Il terzo tempo. Il dialogo tra i due per ammonire chi rimane ancora sulla terra: «Che ti costa, Abramo, un piccolo miracolo! Una parola sola per i miei cinque fratelli!» Ma non ci sarà nessun miracolo, quasi a dire che non è il ritorno di un morto che convertirà qualcuno sulla terra, ma è la vita. E i viventi. Non sono i miracoli a cambiare la nostra traiettoria, non le apparizioni o i segni, la terra è già piena di miracoli, piena di profeti: «Hanno i profeti, ascoltino quelli!». La cura delle creature è la sola misura dell’eternità. È lì che ritroviamo noi stessi e l’immagine vera di Dio.

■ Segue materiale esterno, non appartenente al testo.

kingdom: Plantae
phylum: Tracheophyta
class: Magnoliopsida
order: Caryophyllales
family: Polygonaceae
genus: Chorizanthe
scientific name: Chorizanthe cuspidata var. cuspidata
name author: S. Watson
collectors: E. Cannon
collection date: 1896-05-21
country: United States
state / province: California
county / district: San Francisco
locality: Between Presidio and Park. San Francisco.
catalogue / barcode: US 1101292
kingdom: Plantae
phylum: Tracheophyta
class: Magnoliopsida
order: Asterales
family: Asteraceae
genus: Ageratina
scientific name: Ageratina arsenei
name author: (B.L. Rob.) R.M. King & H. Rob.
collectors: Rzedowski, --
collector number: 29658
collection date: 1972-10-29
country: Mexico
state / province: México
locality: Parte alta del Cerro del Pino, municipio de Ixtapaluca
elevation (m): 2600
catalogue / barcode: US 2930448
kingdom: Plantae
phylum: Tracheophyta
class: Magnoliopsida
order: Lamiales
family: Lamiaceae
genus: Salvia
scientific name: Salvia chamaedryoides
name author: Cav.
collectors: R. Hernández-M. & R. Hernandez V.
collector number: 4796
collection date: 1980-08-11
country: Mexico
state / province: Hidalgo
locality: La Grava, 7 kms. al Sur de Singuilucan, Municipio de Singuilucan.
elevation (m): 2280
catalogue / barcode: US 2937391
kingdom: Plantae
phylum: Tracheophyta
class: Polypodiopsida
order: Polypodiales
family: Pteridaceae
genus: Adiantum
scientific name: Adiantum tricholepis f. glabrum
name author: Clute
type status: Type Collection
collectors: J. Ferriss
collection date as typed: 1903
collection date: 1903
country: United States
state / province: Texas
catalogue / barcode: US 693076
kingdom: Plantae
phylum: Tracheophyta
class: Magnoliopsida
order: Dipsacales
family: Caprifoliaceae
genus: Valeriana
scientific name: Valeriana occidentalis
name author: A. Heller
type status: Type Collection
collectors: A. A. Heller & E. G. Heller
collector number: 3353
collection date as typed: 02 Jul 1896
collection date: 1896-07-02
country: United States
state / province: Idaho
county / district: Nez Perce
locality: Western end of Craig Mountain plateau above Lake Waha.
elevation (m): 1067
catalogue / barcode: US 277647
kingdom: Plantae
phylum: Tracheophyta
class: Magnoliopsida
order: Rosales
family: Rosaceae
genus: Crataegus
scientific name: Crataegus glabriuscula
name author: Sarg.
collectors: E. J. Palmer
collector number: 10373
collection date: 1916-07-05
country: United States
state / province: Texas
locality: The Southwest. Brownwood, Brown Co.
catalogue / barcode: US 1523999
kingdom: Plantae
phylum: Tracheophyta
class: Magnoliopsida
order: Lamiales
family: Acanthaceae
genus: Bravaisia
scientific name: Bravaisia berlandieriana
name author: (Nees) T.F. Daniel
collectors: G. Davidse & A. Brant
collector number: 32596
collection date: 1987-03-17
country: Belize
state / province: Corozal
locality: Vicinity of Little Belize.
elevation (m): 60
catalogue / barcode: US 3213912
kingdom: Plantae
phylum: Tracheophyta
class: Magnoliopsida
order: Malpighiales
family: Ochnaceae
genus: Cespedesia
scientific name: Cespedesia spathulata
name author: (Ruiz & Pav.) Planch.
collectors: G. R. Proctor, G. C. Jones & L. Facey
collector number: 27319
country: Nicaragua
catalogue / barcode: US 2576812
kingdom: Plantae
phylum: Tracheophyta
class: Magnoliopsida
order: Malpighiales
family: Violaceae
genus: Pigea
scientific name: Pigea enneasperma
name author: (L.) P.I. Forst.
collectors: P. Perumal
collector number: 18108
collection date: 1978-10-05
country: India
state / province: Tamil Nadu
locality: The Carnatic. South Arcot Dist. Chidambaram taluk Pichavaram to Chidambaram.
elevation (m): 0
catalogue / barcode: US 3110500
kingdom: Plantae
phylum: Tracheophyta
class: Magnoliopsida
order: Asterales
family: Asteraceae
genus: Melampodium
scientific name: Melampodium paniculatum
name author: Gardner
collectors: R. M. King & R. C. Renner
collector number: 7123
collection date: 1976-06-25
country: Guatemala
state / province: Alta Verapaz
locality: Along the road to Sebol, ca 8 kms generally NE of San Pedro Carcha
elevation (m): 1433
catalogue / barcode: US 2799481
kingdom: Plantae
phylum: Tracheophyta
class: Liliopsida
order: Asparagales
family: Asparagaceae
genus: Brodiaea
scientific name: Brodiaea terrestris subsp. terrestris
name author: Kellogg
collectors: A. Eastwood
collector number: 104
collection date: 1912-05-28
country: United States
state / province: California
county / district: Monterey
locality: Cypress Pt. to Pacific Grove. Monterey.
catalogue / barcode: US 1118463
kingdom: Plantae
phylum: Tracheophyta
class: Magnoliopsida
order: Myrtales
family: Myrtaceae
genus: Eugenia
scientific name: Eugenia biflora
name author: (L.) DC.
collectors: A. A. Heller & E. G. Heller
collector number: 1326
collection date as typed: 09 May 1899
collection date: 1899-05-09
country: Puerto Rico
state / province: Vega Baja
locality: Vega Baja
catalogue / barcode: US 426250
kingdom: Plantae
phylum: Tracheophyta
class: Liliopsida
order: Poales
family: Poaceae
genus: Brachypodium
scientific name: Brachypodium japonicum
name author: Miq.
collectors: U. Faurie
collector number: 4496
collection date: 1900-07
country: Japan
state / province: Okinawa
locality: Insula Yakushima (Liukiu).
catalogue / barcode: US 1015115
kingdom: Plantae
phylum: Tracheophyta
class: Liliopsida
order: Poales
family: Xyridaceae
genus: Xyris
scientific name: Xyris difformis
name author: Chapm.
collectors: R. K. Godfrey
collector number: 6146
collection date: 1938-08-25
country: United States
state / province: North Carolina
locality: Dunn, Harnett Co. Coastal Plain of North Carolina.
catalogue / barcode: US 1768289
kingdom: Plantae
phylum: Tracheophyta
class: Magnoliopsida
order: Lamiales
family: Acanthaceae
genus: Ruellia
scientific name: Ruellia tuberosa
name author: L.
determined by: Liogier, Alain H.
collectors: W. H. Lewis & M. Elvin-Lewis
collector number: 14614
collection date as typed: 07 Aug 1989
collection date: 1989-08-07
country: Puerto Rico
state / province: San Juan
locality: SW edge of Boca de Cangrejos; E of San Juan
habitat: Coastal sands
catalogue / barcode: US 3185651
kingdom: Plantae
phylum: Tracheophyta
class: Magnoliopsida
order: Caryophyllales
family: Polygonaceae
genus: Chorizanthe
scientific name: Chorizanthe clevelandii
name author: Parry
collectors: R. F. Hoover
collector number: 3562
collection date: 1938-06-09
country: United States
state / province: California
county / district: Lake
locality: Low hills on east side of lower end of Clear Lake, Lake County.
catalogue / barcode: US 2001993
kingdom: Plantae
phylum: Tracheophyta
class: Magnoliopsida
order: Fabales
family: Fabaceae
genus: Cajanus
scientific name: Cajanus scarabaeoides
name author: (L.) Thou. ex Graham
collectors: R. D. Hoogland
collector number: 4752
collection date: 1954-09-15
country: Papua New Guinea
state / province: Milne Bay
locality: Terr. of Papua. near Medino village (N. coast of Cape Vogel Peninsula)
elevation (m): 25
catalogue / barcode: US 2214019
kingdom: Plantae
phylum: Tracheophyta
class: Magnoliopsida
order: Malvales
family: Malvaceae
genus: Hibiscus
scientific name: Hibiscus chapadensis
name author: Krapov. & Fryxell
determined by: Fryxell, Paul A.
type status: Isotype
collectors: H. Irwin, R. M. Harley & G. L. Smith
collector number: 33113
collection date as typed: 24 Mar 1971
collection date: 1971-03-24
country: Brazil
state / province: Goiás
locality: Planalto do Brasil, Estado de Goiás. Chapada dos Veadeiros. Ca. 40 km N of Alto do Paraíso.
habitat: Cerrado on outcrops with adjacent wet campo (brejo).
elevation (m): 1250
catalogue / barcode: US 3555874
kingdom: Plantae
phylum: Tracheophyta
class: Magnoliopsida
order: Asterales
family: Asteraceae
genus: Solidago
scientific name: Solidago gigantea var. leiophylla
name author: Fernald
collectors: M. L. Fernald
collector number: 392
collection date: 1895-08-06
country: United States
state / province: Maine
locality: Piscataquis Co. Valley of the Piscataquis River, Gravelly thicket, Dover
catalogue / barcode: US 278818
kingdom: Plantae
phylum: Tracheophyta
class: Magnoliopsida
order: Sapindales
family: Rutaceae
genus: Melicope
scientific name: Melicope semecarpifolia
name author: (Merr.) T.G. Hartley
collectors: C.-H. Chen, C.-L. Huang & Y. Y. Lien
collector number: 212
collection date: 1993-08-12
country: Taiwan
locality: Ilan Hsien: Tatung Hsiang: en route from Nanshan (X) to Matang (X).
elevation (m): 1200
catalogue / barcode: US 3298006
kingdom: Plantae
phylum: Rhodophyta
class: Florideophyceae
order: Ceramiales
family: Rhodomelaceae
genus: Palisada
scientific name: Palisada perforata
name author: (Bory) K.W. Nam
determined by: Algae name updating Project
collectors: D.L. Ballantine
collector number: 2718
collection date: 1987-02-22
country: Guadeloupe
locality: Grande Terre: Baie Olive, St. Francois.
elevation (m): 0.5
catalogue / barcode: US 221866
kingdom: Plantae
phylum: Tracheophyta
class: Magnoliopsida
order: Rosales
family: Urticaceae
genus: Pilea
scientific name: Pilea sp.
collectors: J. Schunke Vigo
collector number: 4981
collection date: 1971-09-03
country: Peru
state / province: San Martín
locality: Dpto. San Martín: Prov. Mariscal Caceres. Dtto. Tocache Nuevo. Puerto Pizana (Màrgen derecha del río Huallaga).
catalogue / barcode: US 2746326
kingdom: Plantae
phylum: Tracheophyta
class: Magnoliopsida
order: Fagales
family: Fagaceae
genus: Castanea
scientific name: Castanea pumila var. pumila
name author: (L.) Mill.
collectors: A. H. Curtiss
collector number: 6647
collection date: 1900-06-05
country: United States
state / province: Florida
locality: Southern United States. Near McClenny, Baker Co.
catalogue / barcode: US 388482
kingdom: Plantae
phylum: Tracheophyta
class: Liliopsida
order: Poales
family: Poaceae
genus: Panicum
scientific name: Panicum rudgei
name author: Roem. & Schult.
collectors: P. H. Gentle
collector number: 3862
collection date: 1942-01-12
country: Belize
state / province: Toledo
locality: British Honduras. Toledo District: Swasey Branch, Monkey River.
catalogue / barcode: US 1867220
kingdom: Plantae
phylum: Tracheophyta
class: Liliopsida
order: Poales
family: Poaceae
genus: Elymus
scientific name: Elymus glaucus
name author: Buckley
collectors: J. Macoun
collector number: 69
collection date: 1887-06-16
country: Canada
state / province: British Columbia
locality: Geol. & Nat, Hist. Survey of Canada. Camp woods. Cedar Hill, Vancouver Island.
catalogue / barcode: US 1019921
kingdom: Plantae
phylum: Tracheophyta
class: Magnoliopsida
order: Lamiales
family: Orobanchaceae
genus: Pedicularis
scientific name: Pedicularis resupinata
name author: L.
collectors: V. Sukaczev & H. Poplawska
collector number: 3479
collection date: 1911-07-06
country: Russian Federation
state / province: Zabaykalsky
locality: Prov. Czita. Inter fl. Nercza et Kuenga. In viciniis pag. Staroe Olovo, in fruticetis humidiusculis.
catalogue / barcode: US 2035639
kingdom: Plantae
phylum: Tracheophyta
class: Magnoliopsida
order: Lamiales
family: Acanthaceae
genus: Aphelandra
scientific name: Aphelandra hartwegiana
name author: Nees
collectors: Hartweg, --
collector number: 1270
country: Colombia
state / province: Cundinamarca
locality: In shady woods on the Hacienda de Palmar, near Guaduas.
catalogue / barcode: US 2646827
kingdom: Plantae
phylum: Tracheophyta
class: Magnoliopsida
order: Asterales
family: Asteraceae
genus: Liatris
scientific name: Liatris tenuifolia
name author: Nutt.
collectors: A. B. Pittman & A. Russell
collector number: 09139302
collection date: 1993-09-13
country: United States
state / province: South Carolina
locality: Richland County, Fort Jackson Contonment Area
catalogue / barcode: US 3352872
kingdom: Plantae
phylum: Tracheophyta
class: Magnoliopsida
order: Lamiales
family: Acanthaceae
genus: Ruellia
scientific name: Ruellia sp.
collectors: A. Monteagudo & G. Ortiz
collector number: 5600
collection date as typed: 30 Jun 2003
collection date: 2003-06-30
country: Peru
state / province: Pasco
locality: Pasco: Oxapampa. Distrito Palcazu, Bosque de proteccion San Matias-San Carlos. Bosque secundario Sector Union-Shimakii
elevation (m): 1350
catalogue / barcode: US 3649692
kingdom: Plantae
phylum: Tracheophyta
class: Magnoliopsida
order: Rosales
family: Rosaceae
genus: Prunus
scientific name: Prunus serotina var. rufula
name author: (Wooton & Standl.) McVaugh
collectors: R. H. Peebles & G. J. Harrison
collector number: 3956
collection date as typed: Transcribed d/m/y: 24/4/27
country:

A Gesù appaiono ipocrite le preghiere di coloro che chiudono il cuore ai fratelli in modo impietoso. Come chiedere a Dio consolazione se tu sei spietato verso gli altri? È la domanda, importante ed essenziale, che il Vangelo ci pone per non vivere, nella vita e nello spirito, da nababbi, ma con nel cuore la presunzione di essere migliori o, peggio, assassini di qualcuno che nemmeno consideriamo.
Parole forti? Ma forse le uniche che ci possono guarire dalla malattia più grande di oggi: l’indifferenza. E anche l’imminente inizio del mese missionario ci invita a questo: uscire da se stessi e aprire il cuore. Solo questo rende vitale il Vangelo e rende viva la vita umana.